- [REQUIREMENT] When the word "персональных" shows up in a line of the data below, copy that whole line.

(DATASET Opens)

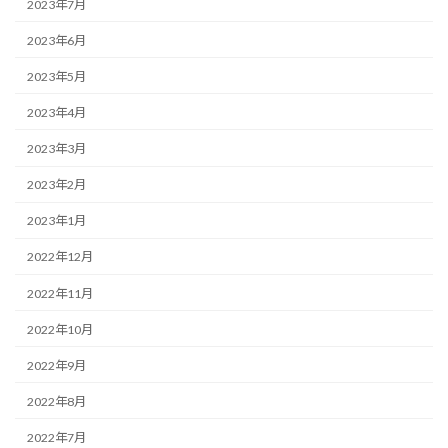
2023年7月
2023年6月
2023年5月
2023年4月
2023年3月
2023年2月
2023年1月
2022年12月
2022年11月
2022年10月
2022年9月
2022年8月
2022年7月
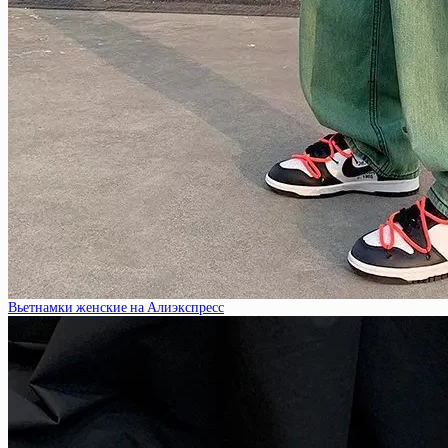
Вьетнамки женские на Алиэкспресс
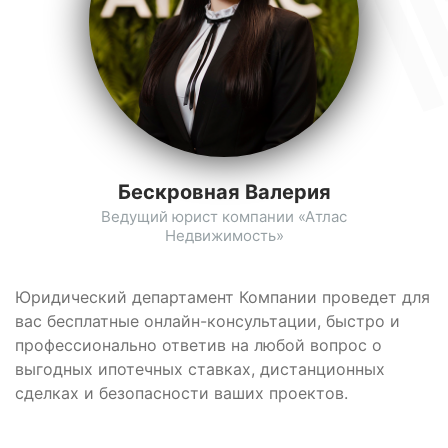
Бескровная Валерия
Ведущий юрист компании «Атлас
Недвижимость»
Юридический департамент Компании проведет для
вас бесплатные онлайн-консультации, быстро и
профессионально ответив на любой вопрос о
выгодных ипотечных ставках, дистанционных
сделках и безопасности ваших проектов.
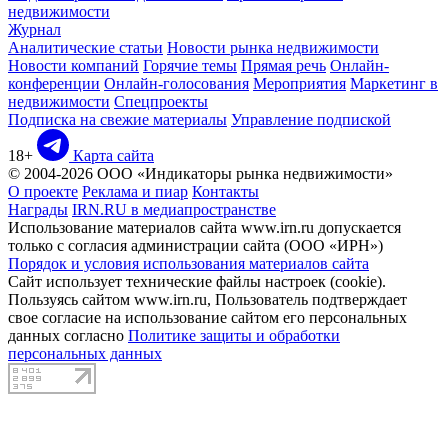
недвижимости
Журнал
Аналитические статьи
Новости рынка недвижимости
Новости компаний
Горячие темы
Прямая речь
Онлайн-
конференции
Онлайн-голосования
Мероприятия
Маркетинг в
недвижимости
Спецпроекты
Подписка на свежие материалы
Управление подпиской
18+
Карта сайта
© 2004-2026 ООО «Индикаторы рынка недвижимости»
О проекте
Реклама и пиар
Контакты
Награды
IRN.RU в медиапространстве
Использование материалов сайта www.irn.ru допускается
только с согласия администрации сайта (ООО «ИРН»)
Порядок и условия использования материалов сайта
Сайт использует технические файлы настроек (cookie).
Пользуясь сайтом www.irn.ru, Пользователь подтверждает
свое согласие на использование сайтом его персональных
данных согласно
Политике защиты и обработки
персональных данных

(DATASET Closes)

- [TASK ANSWER]
свое согласие на использование сайтом его персональных
персональных данных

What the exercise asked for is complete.